**Aim of the exercise**
Begin at the line with "Document page, 2001x1125 pixels." and write out every line after it, exactly, through the last line below, adding nothing.

**Stored data**
----
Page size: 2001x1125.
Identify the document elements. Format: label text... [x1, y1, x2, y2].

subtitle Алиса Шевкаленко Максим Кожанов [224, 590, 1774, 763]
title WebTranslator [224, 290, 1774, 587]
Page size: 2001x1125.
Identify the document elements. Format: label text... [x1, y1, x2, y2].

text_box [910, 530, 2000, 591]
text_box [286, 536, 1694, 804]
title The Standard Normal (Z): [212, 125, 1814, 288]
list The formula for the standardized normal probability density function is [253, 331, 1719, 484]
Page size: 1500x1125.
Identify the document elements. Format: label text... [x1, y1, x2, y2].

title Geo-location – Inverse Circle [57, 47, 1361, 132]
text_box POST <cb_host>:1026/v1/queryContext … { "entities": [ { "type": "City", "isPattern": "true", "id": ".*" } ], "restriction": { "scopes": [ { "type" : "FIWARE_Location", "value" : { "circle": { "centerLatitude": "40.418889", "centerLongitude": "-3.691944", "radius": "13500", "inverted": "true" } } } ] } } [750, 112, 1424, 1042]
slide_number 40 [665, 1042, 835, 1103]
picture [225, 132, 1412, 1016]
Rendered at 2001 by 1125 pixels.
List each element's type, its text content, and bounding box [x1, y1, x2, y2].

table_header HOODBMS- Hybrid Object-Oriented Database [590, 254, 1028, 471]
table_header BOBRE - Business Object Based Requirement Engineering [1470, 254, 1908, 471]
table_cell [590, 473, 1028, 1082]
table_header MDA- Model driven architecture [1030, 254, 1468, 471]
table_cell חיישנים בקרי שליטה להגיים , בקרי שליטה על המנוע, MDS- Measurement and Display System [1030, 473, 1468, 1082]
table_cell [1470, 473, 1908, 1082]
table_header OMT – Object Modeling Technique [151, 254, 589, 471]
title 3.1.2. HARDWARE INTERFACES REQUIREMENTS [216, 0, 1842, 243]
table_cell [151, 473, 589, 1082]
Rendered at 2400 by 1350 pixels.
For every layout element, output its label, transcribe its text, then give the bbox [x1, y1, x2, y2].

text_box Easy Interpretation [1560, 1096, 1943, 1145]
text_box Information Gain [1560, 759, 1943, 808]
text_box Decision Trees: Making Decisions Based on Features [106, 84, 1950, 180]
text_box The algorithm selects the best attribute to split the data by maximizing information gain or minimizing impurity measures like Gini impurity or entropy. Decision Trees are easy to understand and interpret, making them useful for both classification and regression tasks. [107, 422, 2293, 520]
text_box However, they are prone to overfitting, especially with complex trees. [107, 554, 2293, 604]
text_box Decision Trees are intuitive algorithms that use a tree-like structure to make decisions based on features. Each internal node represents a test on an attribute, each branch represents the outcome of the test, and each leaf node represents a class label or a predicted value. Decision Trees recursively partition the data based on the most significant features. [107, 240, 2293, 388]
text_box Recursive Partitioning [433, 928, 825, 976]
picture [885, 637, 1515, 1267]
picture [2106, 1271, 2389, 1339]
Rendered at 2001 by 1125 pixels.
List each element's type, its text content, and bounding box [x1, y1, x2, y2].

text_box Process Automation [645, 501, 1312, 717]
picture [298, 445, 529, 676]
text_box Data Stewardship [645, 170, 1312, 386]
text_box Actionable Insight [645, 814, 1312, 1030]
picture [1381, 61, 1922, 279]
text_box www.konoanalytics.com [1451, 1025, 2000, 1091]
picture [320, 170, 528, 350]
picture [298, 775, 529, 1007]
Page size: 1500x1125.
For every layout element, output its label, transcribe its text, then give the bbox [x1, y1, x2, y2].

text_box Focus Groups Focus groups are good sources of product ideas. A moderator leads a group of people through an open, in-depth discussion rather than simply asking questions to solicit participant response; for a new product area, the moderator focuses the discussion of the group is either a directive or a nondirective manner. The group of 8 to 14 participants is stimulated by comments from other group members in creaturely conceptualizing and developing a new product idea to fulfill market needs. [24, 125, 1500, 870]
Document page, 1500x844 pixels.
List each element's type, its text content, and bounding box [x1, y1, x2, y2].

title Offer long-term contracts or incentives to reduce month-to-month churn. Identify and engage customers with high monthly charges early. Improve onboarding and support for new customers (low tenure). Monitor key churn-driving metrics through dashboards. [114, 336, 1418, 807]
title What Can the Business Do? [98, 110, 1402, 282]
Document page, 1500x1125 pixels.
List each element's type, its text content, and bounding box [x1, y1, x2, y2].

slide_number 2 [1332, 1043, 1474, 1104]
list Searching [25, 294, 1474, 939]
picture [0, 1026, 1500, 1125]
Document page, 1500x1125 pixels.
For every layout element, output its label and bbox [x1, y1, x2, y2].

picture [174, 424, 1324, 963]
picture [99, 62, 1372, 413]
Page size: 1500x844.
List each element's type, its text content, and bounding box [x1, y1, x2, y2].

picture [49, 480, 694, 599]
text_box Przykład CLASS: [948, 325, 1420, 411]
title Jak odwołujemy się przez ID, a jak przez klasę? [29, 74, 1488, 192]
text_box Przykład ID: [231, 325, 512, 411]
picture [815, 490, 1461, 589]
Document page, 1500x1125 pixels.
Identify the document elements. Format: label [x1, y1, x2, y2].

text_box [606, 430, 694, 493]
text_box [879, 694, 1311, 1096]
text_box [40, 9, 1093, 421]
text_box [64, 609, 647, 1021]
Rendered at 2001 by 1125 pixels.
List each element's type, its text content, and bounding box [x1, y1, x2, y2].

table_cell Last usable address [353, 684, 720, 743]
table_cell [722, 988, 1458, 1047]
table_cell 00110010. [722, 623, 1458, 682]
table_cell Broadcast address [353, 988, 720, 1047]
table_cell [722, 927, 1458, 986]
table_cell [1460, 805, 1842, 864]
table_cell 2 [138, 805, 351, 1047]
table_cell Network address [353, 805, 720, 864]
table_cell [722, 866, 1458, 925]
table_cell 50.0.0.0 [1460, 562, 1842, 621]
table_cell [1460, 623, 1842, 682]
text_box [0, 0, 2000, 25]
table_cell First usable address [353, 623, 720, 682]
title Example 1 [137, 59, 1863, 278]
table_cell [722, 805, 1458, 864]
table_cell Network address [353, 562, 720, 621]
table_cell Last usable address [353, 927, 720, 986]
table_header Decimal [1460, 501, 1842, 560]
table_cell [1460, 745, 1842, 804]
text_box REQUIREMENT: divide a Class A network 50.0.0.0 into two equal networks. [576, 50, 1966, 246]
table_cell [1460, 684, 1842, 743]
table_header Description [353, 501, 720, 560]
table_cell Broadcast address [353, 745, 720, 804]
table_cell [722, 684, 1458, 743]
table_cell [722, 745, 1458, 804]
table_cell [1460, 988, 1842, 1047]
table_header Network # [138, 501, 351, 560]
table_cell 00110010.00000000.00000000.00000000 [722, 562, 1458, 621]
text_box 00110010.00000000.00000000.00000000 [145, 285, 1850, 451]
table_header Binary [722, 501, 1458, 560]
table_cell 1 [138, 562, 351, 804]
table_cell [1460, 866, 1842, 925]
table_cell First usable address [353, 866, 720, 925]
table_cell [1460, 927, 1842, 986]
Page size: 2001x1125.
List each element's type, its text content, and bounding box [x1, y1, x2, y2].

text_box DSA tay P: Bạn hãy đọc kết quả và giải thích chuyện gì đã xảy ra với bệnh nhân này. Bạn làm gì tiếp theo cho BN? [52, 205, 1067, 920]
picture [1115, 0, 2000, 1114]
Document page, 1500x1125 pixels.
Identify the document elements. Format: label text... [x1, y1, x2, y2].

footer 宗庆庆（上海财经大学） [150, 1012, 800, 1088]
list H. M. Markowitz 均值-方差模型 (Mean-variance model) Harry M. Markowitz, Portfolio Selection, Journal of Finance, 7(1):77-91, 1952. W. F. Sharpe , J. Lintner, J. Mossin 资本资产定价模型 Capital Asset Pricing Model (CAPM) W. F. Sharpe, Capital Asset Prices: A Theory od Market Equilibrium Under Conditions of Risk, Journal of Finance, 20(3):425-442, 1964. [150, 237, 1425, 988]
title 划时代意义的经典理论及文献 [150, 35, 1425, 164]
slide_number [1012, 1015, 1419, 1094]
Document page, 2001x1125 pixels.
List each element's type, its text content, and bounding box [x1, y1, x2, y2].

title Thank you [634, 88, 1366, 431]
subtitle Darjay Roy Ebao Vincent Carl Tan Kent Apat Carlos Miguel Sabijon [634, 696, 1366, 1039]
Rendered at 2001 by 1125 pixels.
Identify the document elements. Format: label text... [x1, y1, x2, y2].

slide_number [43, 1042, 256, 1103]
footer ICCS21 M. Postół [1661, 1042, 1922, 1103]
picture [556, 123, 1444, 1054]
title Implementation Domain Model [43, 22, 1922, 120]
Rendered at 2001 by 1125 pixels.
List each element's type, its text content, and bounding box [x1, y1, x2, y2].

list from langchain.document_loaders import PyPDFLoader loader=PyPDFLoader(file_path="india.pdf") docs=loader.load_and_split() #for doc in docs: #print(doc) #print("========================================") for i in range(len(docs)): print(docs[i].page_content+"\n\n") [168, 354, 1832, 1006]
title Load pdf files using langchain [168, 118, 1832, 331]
----
**Expected answer**
Document page, 2001x1125 pixels.
List each element's type, its text content, and bounding box [x1, y1, x2, y2].

title Thank you [634, 88, 1366, 431]
subtitle Darjay Roy Ebao Vincent Carl Tan Kent Apat Carlos Miguel Sabijon [634, 696, 1366, 1039]
Rendered at 2001 by 1125 pixels.
Identify the document elements. Format: label text... [x1, y1, x2, y2].

slide_number [43, 1042, 256, 1103]
footer ICCS21 M. Postół [1661, 1042, 1922, 1103]
picture [556, 123, 1444, 1054]
title Implementation Domain Model [43, 22, 1922, 120]
Rendered at 2001 by 1125 pixels.
List each element's type, its text content, and bounding box [x1, y1, x2, y2].

list from langchain.document_loaders import PyPDFLoader loader=PyPDFLoader(file_path="india.pdf") docs=loader.load_and_split() #for doc in docs: #print(doc) #print("========================================") for i in range(len(docs)): print(docs[i].page_content+"\n\n") [168, 354, 1832, 1006]
title Load pdf files using langchain [168, 118, 1832, 331]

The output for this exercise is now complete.